Fragment strony:
##############################
Debiutancka płyta formacji Alt-J (z którą zapoznałam się dopiero w tym roku) spotkała się z niezwykle pochlebnym przyjęciem z mojej strony. Wówczas perspektywa otrzymania ich kolejnego krążka nie wydawała się tak bliska. A jednak – muzycy już we wrześniu podzielili się z fanami swoim drugim dziełem. Jakiś czas temu grono członków Alt-J zmalało o jednego muzyka (grupę opuścił basista Gwil Sainsbury), ale czy przez to jakość materiału jest gorsza i biedniejsza? Czy Brytyjczycy muszą martwić się o to, że dosięgnął ich syndrom drugiej płyty? Pora się przekonać.
Pierwsza płyta Alt-J mocno mnie zachwyciła i długo nie mogłam wyrzucić jej ze swojej głowy. Takie utwory jak „Taro”, „Something Good” czy „Fitzpleasure” chyba już zawsze będą mnie zachwycać swoją intensywnością. „This Is All Yours” jest w moim odczuciu płytą bardziej wymagającą i tajemniczą. I absolutnie antyprzebojową. Podczas gdy na „An Awesome Wave” więcej miejsca zajmowały bardziej dynamiczne i wręcz energetyzujące pozycje, tutaj stanowią one mniejszość. Muzycy popełnili album bardziej wyważony i mniej bogaty w dźwięki. Jeśli mielibyśmy porównywać nowy LP z debiutanckim (bo takie porównania same się nasuwają) to nie da się oprzeć wrażeniu, że „This Is All Yours” cechuje zupełnie inna jakość. Piosenki wymagają więcej skupienia, są też bardziej wyciszone i nie kupują słuchacza od razu. Wpierw relaksują i wprowadzają w bardzo przyjemny stan, by potem zaciekawić ciekawymi patentami. Estetyka, w jakiej poruszają się Brytyjczycy, nie zmieniła się, chociaż oddalili się bardziej od elektroniki na rzecz folku i różnych instrumentów, będących dopełnieniem alternatywnego rocka.
##############################
Przekazany materiał:
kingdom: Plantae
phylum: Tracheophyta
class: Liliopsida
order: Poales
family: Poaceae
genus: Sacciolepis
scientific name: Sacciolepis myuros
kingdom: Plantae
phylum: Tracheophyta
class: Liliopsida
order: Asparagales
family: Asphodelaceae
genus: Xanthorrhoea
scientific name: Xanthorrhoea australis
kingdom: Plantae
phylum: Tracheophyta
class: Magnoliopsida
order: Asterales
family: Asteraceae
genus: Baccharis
##############################
Zadanie pisemne: Przepisz fragment recenzji, zaczynając od słów „Debiutancka płyta formacji” i kończąc na słowach „Pora się przekonać.”, a przy tym wstaw „albumu” w miejsce „krążka”.

Odpowiedź:
Debiutancka płyta formacji Alt-J (z którą zapoznałam się dopiero w tym roku) spotkała się z niezwykle pochlebnym przyjęciem z mojej strony. Wówczas perspektywa otrzymania ich kolejnego albumu nie wydawała się tak bliska. A jednak – muzycy już we wrześniu podzielili się z fanami swoim drugim dziełem. Jakiś czas temu grono członków Alt-J zmalało o jednego muzyka (grupę opuścił basista Gwil Sainsbury), ale czy przez to jakość materiału jest gorsza i biedniejsza? Czy Brytyjczycy muszą martwić się o to, że dosięgnął ich syndrom drugiej płyty? Pora się przekonać.